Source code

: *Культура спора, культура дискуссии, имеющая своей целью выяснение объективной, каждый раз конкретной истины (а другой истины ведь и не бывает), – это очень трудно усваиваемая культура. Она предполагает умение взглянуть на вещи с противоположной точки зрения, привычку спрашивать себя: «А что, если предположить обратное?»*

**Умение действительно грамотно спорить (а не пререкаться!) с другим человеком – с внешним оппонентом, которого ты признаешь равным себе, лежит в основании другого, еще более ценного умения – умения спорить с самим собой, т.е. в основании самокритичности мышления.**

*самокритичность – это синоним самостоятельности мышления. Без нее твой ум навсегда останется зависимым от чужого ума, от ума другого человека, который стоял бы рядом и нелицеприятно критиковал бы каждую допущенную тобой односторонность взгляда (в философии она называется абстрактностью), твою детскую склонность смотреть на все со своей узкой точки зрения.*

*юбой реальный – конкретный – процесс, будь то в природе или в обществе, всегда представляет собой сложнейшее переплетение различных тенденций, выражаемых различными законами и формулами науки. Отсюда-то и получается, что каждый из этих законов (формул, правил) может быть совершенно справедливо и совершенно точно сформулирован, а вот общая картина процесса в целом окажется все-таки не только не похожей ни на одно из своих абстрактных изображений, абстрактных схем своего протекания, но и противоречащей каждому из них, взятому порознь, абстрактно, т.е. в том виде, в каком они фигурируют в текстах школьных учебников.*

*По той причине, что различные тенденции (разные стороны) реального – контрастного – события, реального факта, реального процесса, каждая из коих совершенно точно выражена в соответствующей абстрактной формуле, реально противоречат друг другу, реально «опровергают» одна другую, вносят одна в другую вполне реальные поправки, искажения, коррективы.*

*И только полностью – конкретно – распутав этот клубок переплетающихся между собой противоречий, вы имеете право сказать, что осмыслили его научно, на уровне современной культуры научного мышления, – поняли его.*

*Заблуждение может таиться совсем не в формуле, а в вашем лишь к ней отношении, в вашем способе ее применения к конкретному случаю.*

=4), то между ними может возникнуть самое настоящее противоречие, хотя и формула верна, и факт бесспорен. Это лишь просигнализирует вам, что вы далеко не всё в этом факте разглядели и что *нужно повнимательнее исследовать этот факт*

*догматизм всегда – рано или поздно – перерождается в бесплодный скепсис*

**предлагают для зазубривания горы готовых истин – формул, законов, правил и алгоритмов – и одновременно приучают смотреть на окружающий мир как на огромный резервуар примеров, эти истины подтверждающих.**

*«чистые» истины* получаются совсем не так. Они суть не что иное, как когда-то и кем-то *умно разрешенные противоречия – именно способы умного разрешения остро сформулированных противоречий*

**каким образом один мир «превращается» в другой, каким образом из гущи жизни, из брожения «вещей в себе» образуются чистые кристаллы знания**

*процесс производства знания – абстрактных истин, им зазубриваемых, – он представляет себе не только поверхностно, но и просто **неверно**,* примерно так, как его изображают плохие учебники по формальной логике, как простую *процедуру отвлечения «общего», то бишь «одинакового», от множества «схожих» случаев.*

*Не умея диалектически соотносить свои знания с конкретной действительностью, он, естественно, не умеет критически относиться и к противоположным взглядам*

- [Assignment] The whole listing needs repeating. Match each line exactly.

- [Solution to this problem]
Source code

: *Культура спора, культура дискуссии, имеющая своей целью выяснение объективной, каждый раз конкретной истины (а другой истины ведь и не бывает), – это очень трудно усваиваемая культура. Она предполагает умение взглянуть на вещи с противоположной точки зрения, привычку спрашивать себя: «А что, если предположить обратное?»*

**Умение действительно грамотно спорить (а не пререкаться!) с другим человеком – с внешним оппонентом, которого ты признаешь равным себе, лежит в основании другого, еще более ценного умения – умения спорить с самим собой, т.е. в основании самокритичности мышления.**

*самокритичность – это синоним самостоятельности мышления. Без нее твой ум навсегда останется зависимым от чужого ума, от ума другого человека, который стоял бы рядом и нелицеприятно критиковал бы каждую допущенную тобой односторонность взгляда (в философии она называется абстрактностью), твою детскую склонность смотреть на все со своей узкой точки зрения.*

*юбой реальный – конкретный – процесс, будь то в природе или в обществе, всегда представляет собой сложнейшее переплетение различных тенденций, выражаемых различными законами и формулами науки. Отсюда-то и получается, что каждый из этих законов (формул, правил) может быть совершенно справедливо и совершенно точно сформулирован, а вот общая картина процесса в целом окажется все-таки не только не похожей ни на одно из своих абстрактных изображений, абстрактных схем своего протекания, но и противоречащей каждому из них, взятому порознь, абстрактно, т.е. в том виде, в каком они фигурируют в текстах школьных учебников.*

*По той причине, что различные тенденции (разные стороны) реального – контрастного – события, реального факта, реального процесса, каждая из коих совершенно точно выражена в соответствующей абстрактной формуле, реально противоречат друг другу, реально «опровергают» одна другую, вносят одна в другую вполне реальные поправки, искажения, коррективы.*

*И только полностью – конкретно – распутав этот клубок переплетающихся между собой противоречий, вы имеете право сказать, что осмыслили его научно, на уровне современной культуры научного мышления, – поняли его.*

*Заблуждение может таиться совсем не в формуле, а в вашем лишь к ней отношении, в вашем способе ее применения к конкретному случаю.*

=4), то между ними может возникнуть самое настоящее противоречие, хотя и формула верна, и факт бесспорен. Это лишь просигнализирует вам, что вы далеко не всё в этом факте разглядели и что *нужно повнимательнее исследовать этот факт*

*догматизм всегда – рано или поздно – перерождается в бесплодный скепсис*

**предлагают для зазубривания горы готовых истин – формул, законов, правил и алгоритмов – и одновременно приучают смотреть на окружающий мир как на огромный резервуар примеров, эти истины подтверждающих.**

*«чистые» истины* получаются совсем не так. Они суть не что иное, как когда-то и кем-то *умно разрешенные противоречия – именно способы умного разрешения остро сформулированных противоречий*

**каким образом один мир «превращается» в другой, каким образом из гущи жизни, из брожения «вещей в себе» образуются чистые кристаллы знания**

*процесс производства знания – абстрактных истин, им зазубриваемых, – он представляет себе не только поверхностно, но и просто **неверно**,* примерно так, как его изображают плохие учебники по формальной логике, как простую *процедуру отвлечения «общего», то бишь «одинакового», от множества «схожих» случаев.*

*Не умея диалектически соотносить свои знания с конкретной действительностью, он, естественно, не умеет критически относиться и к противоположным взглядам*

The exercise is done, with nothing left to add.